Lors d’une conférence internationale à Lagos, le professeur Ibrahim Gambari, ancien Sous-secrétaire général des Nations Unies et ministre nigérian des Affaires étrangères, a mis en garde contre les risques d’une nouvelle guerre froide sur le continent africain. Selon lui, les rivalités géopolitiques et la course à la militarisation mondiale placent l’Afrique au centre des enjeux stratégiques.
S’exprimant sur le thème « L’Afrique dans la géopolitique changeante du monde : démographie, technologie, intelligence artificielle et ressources naturelles », il a souligné que l’évolution rapide du système international est porteuse de défis majeurs, mais aussi d’opportunités. Le Pr Gambari a exhorté les Africains à s’engager activement pour que ces transformations ne se fassent pas à leur détriment.
Une Afrique convoitée par les puissances mondiales
Dans un contexte où les dépenses militaires augmentent de manière exponentielle et où la guerre électronique se développe grâce aux nouvelles technologies, le continent africain, riche en sites stratégiques, devient une cible privilégiée. Le Pr Gambari a souligné que la côte africaine est déjà parsemée de bases militaires appartenant à diverses puissances, témoignant de l’intérêt accru pour les ressources naturelles, les terres arables et les minéraux critiques.
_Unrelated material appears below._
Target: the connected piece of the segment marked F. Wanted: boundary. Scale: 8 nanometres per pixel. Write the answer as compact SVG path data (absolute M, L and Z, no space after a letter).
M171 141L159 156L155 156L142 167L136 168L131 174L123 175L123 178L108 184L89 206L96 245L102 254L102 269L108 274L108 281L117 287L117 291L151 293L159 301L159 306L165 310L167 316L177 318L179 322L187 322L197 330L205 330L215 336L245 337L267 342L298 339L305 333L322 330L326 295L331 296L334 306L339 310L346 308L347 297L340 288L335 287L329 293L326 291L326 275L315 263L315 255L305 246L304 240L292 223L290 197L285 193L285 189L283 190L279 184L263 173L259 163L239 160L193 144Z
Ces convoitises, a-t-il expliqué, s’accompagnent d’efforts pour établir des alliances politiques stables, renforçant le retour d’une géopolitique à somme nulle. Cette dynamique, selon lui, risque d’exacerber l’instabilité sur le continent.
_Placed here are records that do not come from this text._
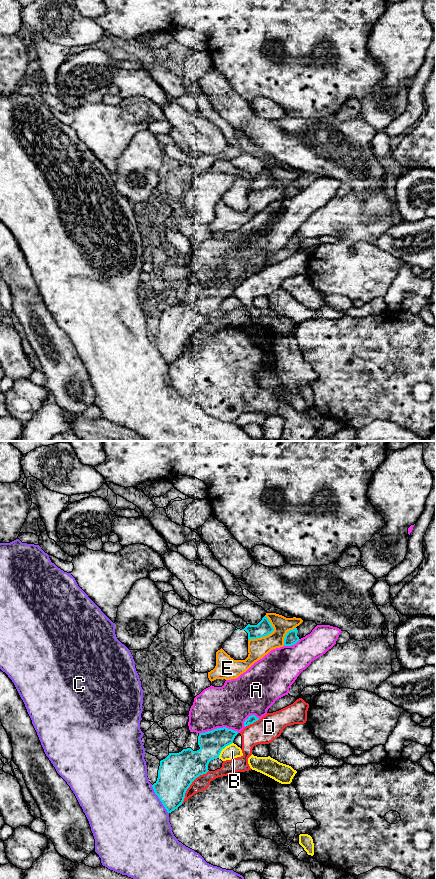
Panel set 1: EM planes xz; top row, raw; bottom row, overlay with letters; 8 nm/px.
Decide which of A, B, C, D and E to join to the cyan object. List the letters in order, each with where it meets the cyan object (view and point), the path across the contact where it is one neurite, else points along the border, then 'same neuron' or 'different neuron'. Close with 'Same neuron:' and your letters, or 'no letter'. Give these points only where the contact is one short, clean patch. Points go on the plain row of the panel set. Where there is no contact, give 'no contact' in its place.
A: xz (218, 280) | different neuron
B: xz (223, 300) | different neuron
C: xz (159, 350) | different neuron
D: xz (190, 336) | different neuron
E: xz (268, 186) | different neuron
Same neuron: no letter

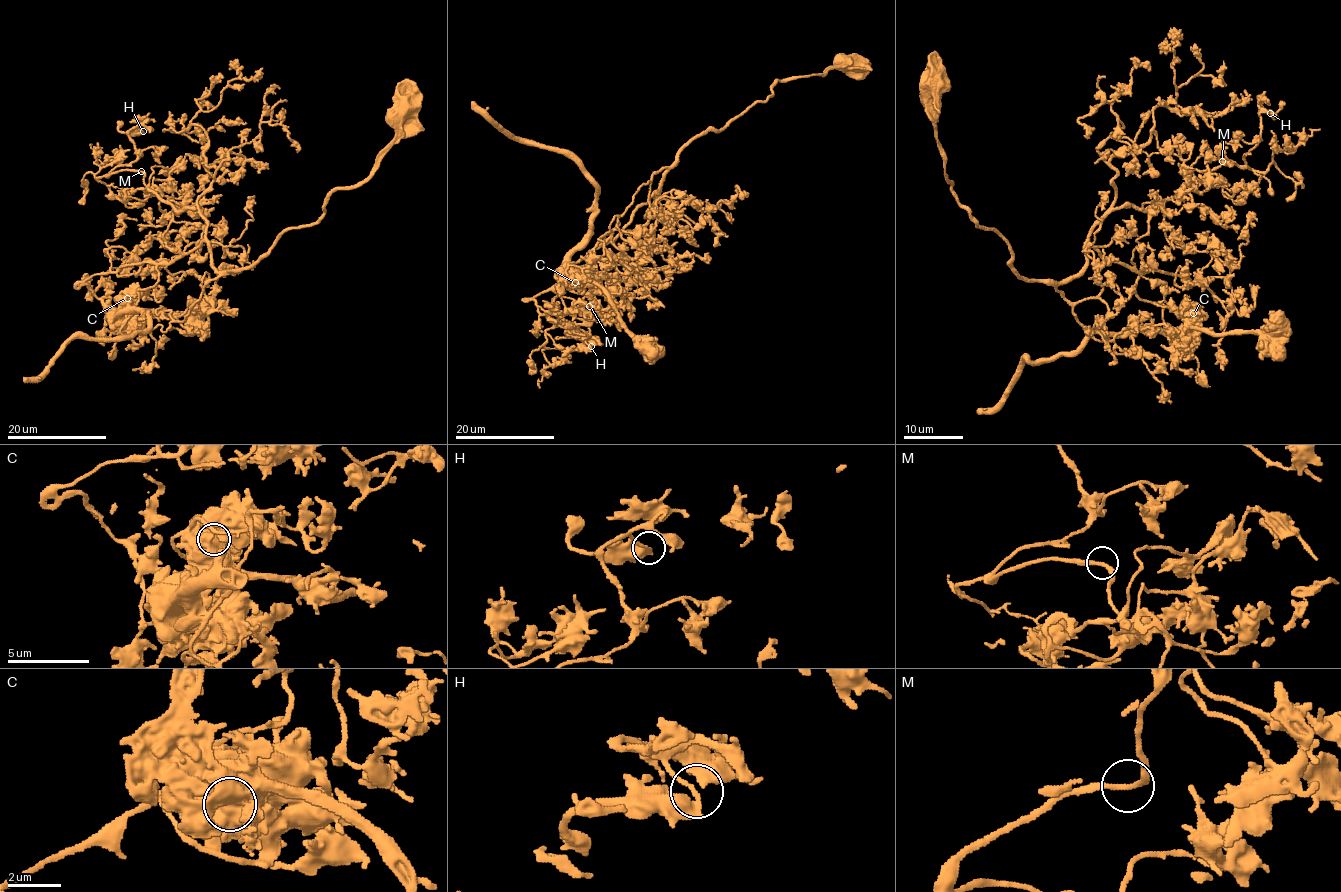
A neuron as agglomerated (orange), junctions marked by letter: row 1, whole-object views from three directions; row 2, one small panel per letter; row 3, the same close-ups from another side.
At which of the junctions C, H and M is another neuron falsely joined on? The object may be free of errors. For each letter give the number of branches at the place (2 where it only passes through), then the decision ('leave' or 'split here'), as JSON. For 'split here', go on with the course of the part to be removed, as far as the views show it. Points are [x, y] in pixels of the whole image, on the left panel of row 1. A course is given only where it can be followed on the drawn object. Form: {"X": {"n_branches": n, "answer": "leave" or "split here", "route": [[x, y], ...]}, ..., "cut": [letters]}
{"C": {"n_branches": 1, "answer": "split here", "route": [[127, 298], [128, 309], [121, 314], [146, 314], [146, 329], [116, 338], [72, 338], [38, 377], [24, 382]]}, "H": {"n_branches": 2, "answer": "leave"}, "M": {"n_branches": 2, "answer": "leave"}, "cut": ["C"]}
Un rôle central dans la démographie mondiale
Face à ce contexte, le Pr Gambari a mis en lumière le potentiel démographique unique de l’Afrique. Avec une population dépassant le milliard et un taux de jeunesse parmi les plus élevés au monde, le continent détient un atout majeur dans un monde où de nombreuses régions font face à un vieillissement rapide.
Il a appelé les dirigeants africains à transformer ce dividende démographique en moteur de développement. « Il est impératif d’élaborer des stratégies nationales et régionales pour tirer parti de l’énergie et de l’esprit d’innovation de notre jeunesse », a-t-il déclaré, insistant sur la nécessité de placer cette jeunesse au cœur de l’économie numérique et des technologies émergentes.
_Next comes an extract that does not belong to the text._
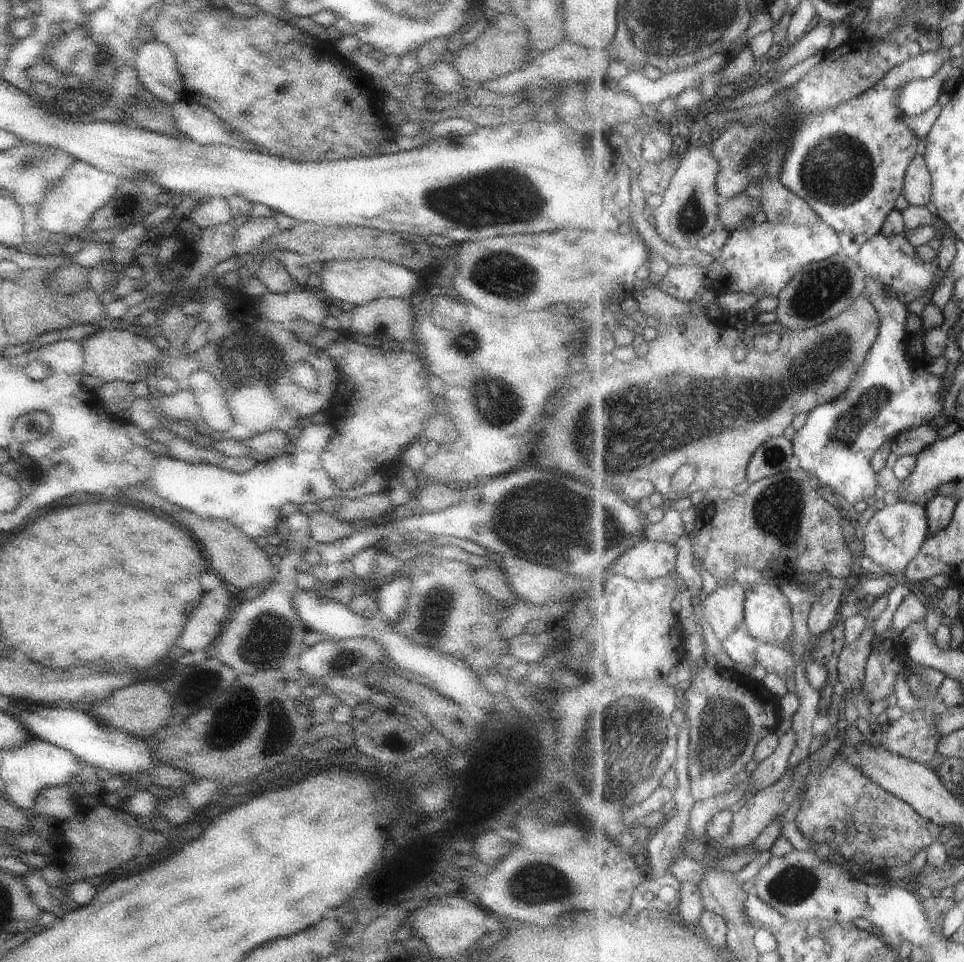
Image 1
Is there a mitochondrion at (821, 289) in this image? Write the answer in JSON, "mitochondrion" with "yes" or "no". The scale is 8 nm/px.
{"mitochondrion":"yes"}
L’appel à une transformation structurelle
Le Pr Gambari a conclu en soulignant que l’Afrique doit refuser de rester spectatrice pendant que les règles du nouvel ordre mondial se dessinent. Exploiter pleinement ses ressources humaines et naturelles permettra au continent de devenir un acteur clé dans la définition de ce nouvel équilibre global.
« Nous devons nous mobiliser pour que ce nouvel ordre mondial reflète nos valeurs et nos aspirations à un monde plus juste et inclusif », a-t-il affirmé, appelant à une transformation structurelle tant attendue pour propulser le continent vers un avenir plus équitable et prospère.